▶ DIRECTIONS FOR THIS TASK
Can you render the data from the line containing "To the nearest 45 degrees, how" through the line containing "Once the body", both included, as a JSON list of strings with one string per line and blank lines omitted?

START PROVIDED DATA

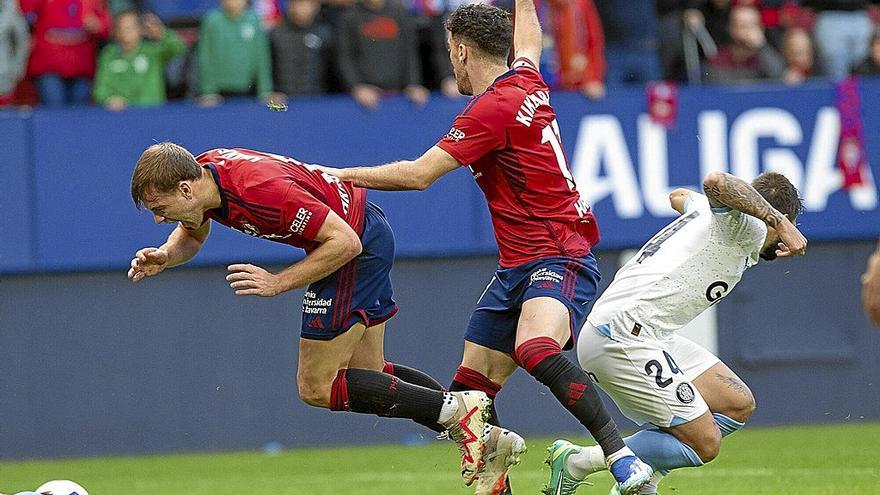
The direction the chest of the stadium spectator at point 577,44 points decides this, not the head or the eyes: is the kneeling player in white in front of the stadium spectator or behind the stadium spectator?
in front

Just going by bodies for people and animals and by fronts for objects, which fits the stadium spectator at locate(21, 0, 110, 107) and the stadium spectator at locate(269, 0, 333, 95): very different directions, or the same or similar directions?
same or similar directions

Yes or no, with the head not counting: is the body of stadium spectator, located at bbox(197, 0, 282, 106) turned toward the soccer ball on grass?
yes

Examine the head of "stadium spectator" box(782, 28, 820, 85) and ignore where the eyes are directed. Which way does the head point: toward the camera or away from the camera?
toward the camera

END PROVIDED DATA
START PROVIDED DATA

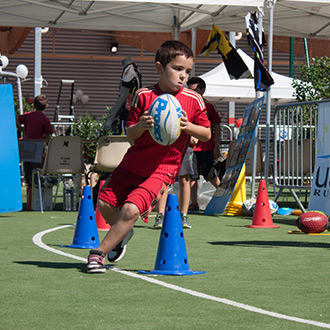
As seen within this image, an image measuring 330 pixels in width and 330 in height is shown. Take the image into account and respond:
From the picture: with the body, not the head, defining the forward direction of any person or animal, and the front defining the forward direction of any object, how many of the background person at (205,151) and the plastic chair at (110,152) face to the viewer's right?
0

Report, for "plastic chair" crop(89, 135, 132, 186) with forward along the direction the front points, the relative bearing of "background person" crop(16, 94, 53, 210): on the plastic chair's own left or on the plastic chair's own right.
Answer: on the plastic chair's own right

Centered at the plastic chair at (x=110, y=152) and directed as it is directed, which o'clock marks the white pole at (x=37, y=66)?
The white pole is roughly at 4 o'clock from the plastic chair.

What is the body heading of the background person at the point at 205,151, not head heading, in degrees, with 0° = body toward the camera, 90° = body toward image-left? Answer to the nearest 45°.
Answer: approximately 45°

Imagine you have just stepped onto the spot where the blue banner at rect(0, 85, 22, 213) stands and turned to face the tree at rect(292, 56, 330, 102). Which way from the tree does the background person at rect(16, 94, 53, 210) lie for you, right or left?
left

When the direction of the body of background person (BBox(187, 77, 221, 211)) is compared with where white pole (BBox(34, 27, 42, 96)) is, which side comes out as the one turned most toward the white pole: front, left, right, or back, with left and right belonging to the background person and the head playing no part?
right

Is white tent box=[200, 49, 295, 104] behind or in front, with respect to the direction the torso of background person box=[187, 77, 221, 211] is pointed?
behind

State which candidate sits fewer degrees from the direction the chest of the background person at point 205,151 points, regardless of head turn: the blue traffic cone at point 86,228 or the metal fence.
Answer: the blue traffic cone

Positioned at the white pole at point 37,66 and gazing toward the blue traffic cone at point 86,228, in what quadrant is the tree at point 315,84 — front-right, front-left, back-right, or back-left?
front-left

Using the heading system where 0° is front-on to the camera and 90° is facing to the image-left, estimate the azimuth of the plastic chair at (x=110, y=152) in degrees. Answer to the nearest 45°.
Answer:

END PROVIDED DATA
START PROVIDED DATA

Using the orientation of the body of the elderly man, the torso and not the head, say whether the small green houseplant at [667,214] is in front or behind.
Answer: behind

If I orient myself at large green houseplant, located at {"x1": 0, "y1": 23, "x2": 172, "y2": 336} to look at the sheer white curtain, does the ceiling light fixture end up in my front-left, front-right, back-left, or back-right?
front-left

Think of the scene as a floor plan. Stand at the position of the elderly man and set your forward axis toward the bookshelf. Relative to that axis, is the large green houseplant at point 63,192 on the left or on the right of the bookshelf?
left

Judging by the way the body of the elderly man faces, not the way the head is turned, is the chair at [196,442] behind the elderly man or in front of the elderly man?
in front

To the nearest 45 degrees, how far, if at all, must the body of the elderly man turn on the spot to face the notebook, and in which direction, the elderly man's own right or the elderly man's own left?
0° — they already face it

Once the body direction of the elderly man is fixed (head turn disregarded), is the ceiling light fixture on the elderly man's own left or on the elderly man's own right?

END PROVIDED DATA

▶ SOLUTION TO THE PROBLEM
[
  "To the nearest 45 degrees, how far, if at all, must the body of the elderly man turn on the spot to face the notebook, and in which direction, the elderly man's own right or the elderly man's own left?",
  "0° — they already face it",
  "Once the body direction of the elderly man is fixed (head turn disregarded), is the ceiling light fixture on the elderly man's own left or on the elderly man's own right?"
]